[Saved data entries]
■ ■ ■ ■
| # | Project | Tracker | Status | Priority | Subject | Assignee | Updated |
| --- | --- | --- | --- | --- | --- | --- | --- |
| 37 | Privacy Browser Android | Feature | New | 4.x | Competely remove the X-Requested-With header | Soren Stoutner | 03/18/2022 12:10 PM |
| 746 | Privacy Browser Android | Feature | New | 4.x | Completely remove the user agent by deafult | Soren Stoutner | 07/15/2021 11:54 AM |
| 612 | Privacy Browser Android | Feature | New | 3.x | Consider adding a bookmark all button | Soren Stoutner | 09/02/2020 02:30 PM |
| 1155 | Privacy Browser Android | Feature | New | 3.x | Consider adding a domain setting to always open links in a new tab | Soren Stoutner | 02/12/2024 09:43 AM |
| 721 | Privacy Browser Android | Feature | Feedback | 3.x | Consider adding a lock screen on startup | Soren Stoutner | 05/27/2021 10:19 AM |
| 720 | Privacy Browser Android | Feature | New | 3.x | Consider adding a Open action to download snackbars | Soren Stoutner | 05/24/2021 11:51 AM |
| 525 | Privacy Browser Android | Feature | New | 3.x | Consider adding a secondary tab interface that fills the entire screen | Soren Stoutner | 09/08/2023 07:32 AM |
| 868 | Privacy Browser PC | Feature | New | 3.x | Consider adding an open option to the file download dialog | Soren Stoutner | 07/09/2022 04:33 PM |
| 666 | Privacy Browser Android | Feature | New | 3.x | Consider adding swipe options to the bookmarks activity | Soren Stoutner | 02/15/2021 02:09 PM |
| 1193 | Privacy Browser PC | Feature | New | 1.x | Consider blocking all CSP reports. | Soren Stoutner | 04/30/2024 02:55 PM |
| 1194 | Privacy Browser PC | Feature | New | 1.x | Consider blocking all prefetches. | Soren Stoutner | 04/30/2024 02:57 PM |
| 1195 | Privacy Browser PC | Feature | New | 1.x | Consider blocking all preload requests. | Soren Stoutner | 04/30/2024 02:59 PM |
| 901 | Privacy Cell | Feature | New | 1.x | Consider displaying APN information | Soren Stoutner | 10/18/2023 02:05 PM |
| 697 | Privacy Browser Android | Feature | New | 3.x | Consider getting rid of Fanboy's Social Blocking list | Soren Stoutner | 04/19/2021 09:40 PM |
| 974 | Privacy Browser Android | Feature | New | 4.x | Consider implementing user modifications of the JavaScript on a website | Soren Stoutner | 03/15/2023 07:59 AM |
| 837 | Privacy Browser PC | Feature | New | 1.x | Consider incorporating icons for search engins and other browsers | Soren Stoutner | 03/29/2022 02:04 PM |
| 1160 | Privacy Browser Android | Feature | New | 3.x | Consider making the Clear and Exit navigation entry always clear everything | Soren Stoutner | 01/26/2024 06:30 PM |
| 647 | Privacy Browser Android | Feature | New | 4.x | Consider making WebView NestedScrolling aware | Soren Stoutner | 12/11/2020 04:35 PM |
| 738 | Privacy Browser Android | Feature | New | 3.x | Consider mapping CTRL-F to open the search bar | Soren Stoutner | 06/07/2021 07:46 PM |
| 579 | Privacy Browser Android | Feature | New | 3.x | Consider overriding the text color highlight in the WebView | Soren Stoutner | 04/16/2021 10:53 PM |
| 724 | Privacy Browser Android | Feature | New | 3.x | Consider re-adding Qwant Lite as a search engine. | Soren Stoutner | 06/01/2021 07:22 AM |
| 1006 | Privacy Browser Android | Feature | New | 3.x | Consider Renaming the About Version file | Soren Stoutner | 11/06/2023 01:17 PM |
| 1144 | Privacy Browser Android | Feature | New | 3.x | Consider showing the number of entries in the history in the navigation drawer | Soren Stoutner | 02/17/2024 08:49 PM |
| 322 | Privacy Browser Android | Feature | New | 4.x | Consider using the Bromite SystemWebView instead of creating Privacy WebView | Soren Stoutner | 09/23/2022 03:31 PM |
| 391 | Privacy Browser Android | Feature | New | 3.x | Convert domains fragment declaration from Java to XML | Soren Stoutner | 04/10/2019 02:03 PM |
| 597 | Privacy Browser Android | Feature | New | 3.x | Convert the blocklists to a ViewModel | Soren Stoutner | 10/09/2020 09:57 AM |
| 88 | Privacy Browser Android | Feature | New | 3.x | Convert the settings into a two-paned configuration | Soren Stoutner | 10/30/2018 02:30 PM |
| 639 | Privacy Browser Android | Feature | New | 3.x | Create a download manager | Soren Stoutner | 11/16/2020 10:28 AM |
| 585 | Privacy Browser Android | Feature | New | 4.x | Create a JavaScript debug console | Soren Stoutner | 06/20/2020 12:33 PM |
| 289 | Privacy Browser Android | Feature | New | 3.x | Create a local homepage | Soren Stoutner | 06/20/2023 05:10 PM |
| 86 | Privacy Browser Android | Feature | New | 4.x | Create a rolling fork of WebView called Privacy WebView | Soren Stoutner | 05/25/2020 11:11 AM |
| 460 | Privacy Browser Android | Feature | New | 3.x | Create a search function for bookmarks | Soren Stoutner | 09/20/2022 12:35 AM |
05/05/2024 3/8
■ ■ ■ ■
Starting at the line that contains "10/09/2020 09:57 AM |", copy each line through the last one in the records, exactly, and output nothing else.

◆ ANSWER TO THIS EXERCISE
| 597 | Privacy Browser Android | Feature | New | 3.x | Convert the blocklists to a ViewModel | Soren Stoutner | 10/09/2020 09:57 AM |
| 88 | Privacy Browser Android | Feature | New | 3.x | Convert the settings into a two-paned configuration | Soren Stoutner | 10/30/2018 02:30 PM |
| 639 | Privacy Browser Android | Feature | New | 3.x | Create a download manager | Soren Stoutner | 11/16/2020 10:28 AM |
| 585 | Privacy Browser Android | Feature | New | 4.x | Create a JavaScript debug console | Soren Stoutner | 06/20/2020 12:33 PM |
| 289 | Privacy Browser Android | Feature | New | 3.x | Create a local homepage | Soren Stoutner | 06/20/2023 05:10 PM |
| 86 | Privacy Browser Android | Feature | New | 4.x | Create a rolling fork of WebView called Privacy WebView | Soren Stoutner | 05/25/2020 11:11 AM |
| 460 | Privacy Browser Android | Feature | New | 3.x | Create a search function for bookmarks | Soren Stoutner | 09/20/2022 12:35 AM |
05/05/2024 3/8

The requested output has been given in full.